> OBIETTIVO
Riprendi il brano sulle serie televisive e sui personaggi né santi né criminali, continuandolo subito dopo la sua ultima frase.

> ESTRATTO FORNITO
Però, ecco, il racconto della parte peggiore, più oscura dell'umanità, della società, continua ad andare per la maggiore. Perché?
È la perfetta rappresentazione dei nostri tempi. Esiste il bene, quindi facciamo le serie sui santi, oppure esiste il male e facciamo le serie sulla camorra e sulla mafia. Invece nel mezzo esistono una serie di personaggi che non sono santi e non sono camorristi, ma sono persone normali, con miliardi di difetti e con l’aspirazione ad essere degli esseri umani stupendi. Queste sono le storie che a me piacciono di più. Anche perché poi, in cosa ti identifichi? Puoi identificarti in un santo? Dubito che qualcuno possa farlo. Puoi identificarti in un malvivente? Forse, tra l'uno e l'altro, ci sono una serie di personaggi che a volte vengono bypassati, perché ritenuti normali, ma nella normalità esiste la più grande bellezza delle cose e le rende straordinarie.

> DATI FORNITI
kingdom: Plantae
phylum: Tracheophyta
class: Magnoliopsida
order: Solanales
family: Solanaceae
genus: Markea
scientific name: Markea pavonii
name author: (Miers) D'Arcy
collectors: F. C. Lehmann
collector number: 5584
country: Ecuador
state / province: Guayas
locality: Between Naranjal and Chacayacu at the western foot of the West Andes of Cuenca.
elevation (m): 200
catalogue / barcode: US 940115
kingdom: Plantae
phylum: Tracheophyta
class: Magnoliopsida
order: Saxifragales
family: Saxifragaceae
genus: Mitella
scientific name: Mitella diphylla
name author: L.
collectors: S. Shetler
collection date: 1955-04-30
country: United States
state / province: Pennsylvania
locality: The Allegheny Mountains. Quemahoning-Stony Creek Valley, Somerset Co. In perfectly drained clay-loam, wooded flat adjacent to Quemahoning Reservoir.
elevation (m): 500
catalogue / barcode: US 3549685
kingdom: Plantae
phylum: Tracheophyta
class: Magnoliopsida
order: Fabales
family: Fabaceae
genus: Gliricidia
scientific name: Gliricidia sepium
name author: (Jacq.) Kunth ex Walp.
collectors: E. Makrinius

> RISULTATO DELL'ESERCIZIO
Parlando di storie straordinarie, ma reali, quella raccontata da Garrone in Io Capitano lo è, ed è il film che l'Italia ha candidato agli Oscar. Forse la strada da seguire è proprio questa, per puntare a qualcosa di più?
Il film di Garrone è bellissimo, ed è strano che ancora non fosse arrivato un film sulla questione migranti, questione di stretta attualità e di cui peggio si parla in questo Paese. Garrone è un regista straordinario, ed è riuscito a raccontare questa storia nel migliore dei modi. È un racconto internazionale, non è una storia italiana, credo si sia usato il pretesto di quella rotta per raccontare il percorso che fanno tutti migranti del mondo, basti pensare a quello che succederà ai palestinesi prossimamente, alla rotta balcanica, che è una di quelle di cui si parla meno. Cambiano i mezzi entro i quali ci si muove, ma Garrone racconta cosa c’è all’interno dei personaggi, ed è questo il grande pregio di quel film. Raccontare questo tipo di storie, ci può dare un respiro internazionale, sicuramente.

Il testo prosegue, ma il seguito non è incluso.